Rouhani warned of the diplomatic precedent that would be set by pulling out of the Iran agreement, especially with regard to North Korea.
“I think what the Iranian experience shows is a good experience that can be replicated elsewhere and executed elsewhere,” he said.
“But keep in mind please that if the United States wishes to withdraw from the JCPOA, why would the North Koreans waste their time in order to sit around the table of dialogue with the United States, because they would think perhaps after years of talks and a potential agreement the next US administration could step over or pull out of the agreement.”
Syria and Myanmar
On the war in Syria, Rouhani stopped short of declaring an outright victory for the Syrian government, which Iran has supported on the ground, but described Tehran’s intervention as a success.
“Our actions were successful and today we are witnessing the final stages of the defeat of ISIS” he said, before calling for eventual elections in Syria.
“The future of Syria will be determined by talks and ultimately the opposition must reach an agreement with the government and the will of people would be the ballot box should ultimately determine what happens,” Rouhani told CNN.
CNN also asked Rouhani about Iran’s position regarding the current crisis in Myanmar, where the government has been accused by the UN of ethnically cleansing Rohingya Muslims. The Myanmar government has denied this, claiming security forces are carrying out counter attacks against “brutal acts of terrorism.”
Rouhani said that Myanmar should be condemned and that aid should be forwarded to Bangladesh, where hundreds of thousands of Rohingya refugees have fled in recent weeks.
He also said he shared concerns that ISIS and al Qaeda fighters in Syria and Iraq could move across to Bangladesh and Myanmar to exploit the Rohingya crisis.
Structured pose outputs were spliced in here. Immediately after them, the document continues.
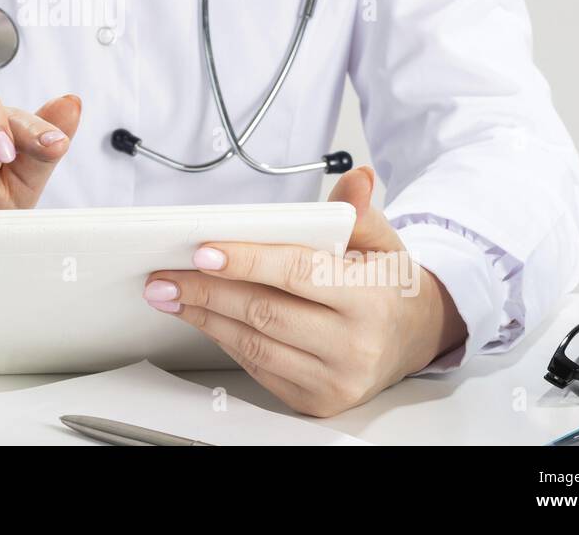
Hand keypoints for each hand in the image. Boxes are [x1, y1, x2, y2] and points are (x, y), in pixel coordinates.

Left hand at [142, 167, 467, 416]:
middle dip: (207, 290)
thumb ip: (357, 211)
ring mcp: (334, 379)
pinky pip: (257, 367)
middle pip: (264, 312)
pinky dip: (223, 338)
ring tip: (171, 293)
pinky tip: (202, 316)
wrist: (412, 339)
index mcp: (370, 299)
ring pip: (253, 344)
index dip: (246, 262)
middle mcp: (354, 346)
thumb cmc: (388, 286)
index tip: (203, 252)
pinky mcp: (315, 400)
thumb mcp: (383, 241)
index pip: (297, 273)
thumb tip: (354, 179)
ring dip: (204, 316)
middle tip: (166, 274)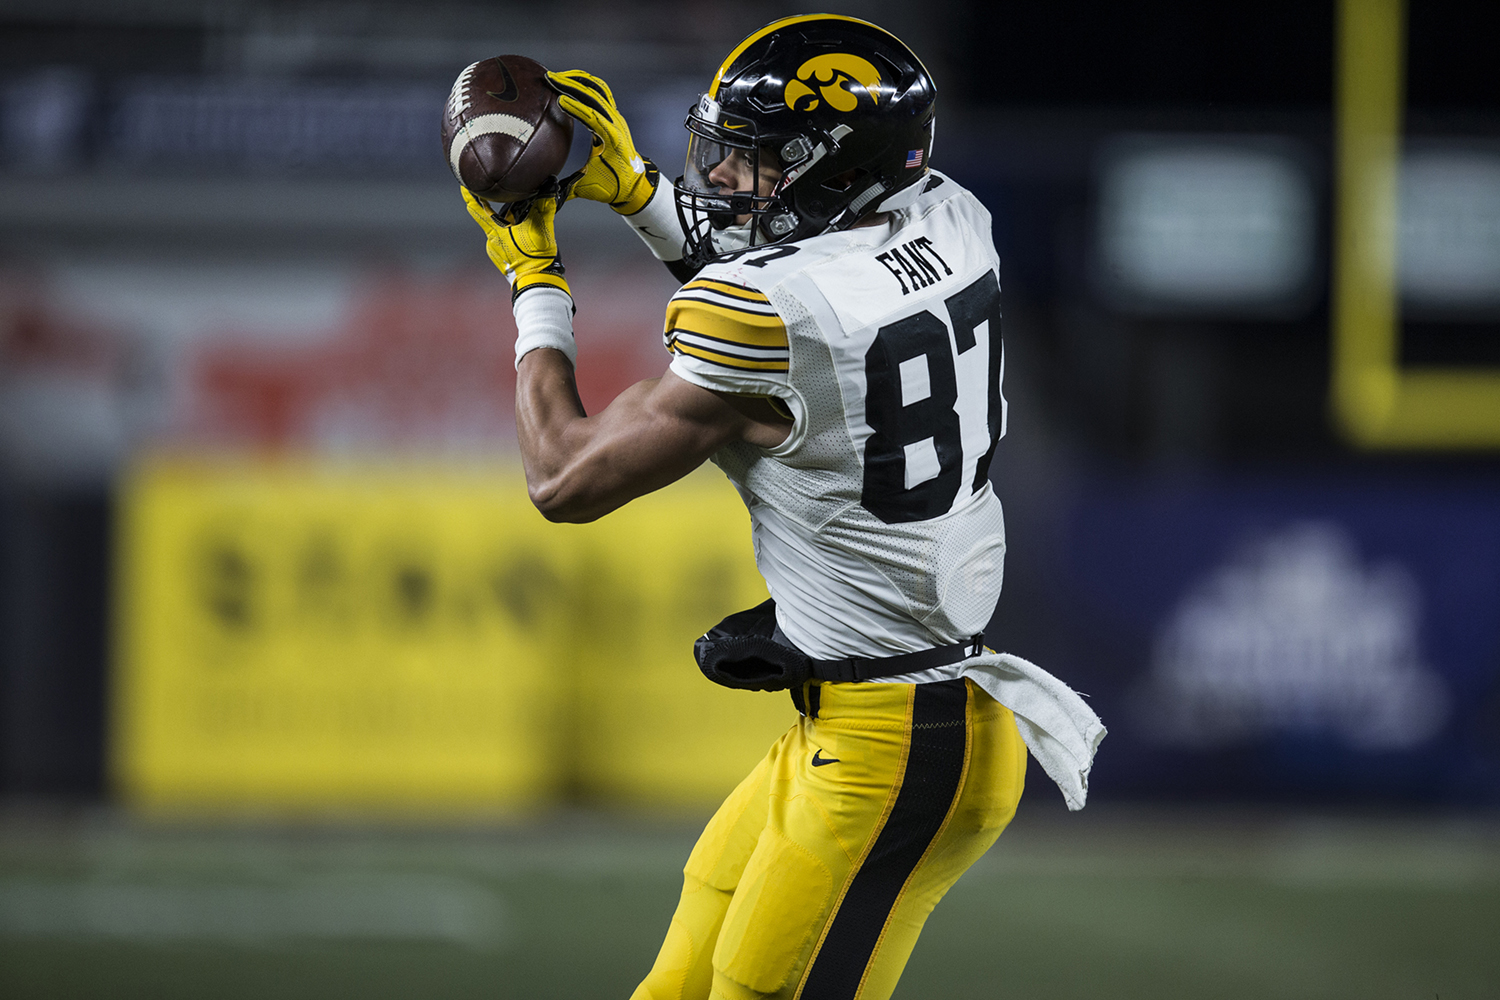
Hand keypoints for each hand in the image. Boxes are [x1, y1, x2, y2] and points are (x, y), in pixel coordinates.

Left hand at [462, 184, 569, 298]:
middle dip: (489, 206)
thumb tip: (550, 186)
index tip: (464, 181)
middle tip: (491, 193)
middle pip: (486, 217)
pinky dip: (510, 236)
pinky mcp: (501, 260)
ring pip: (497, 230)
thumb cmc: (537, 258)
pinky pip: (503, 242)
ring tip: (518, 221)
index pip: (477, 208)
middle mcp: (491, 241)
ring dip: (505, 223)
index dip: (468, 193)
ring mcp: (495, 252)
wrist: (537, 284)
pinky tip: (521, 238)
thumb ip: (544, 206)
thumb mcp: (542, 229)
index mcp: (496, 231)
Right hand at [546, 69, 657, 214]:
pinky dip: (585, 84)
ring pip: (599, 89)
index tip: (559, 100)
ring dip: (578, 80)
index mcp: (611, 139)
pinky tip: (569, 81)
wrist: (634, 185)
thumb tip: (542, 195)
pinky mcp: (613, 116)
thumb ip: (565, 190)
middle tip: (550, 79)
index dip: (576, 107)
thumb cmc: (612, 187)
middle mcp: (615, 124)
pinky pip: (601, 93)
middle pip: (595, 96)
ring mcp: (616, 118)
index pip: (594, 117)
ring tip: (557, 76)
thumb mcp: (587, 188)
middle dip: (571, 85)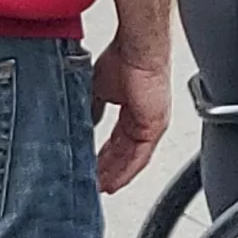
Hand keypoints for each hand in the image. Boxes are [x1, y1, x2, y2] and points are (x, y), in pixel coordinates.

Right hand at [90, 41, 170, 192]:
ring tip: (100, 188)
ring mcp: (152, 123)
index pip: (117, 141)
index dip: (104, 157)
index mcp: (131, 109)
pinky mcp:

CNN also asked about foreign nationals and dual citizens detained in Iranian jails, including Nazanin Zaghari-Ratcliffe, a British-Iranian dual citizen who was arrested in 2016 and sentenced to five years’ imprisonment, and the Iranian-American dual citizens Siamak Namazi and his father Baquer Namazi, who have been imprisoned since 2015 and 2016, respectively, and were each sentenced to 10 years.
A UN human rights panel has ruled that the Namazis are being held illegally and should be released, according to the American lawyer for the Namazis. The opinion of the United Nations Working Group on Arbitrary Detention has not been publicly released yet.
Rouhani said in an aside that he had his own views on the subject of detained foreigners and dual citizens, but that he was obliged to follow the Iranian constitution which had enshrined the separation of powers between the executive and the judiciary.
This story and its headline have been updated to reflect the accurate translation of Rouhani’s remarks.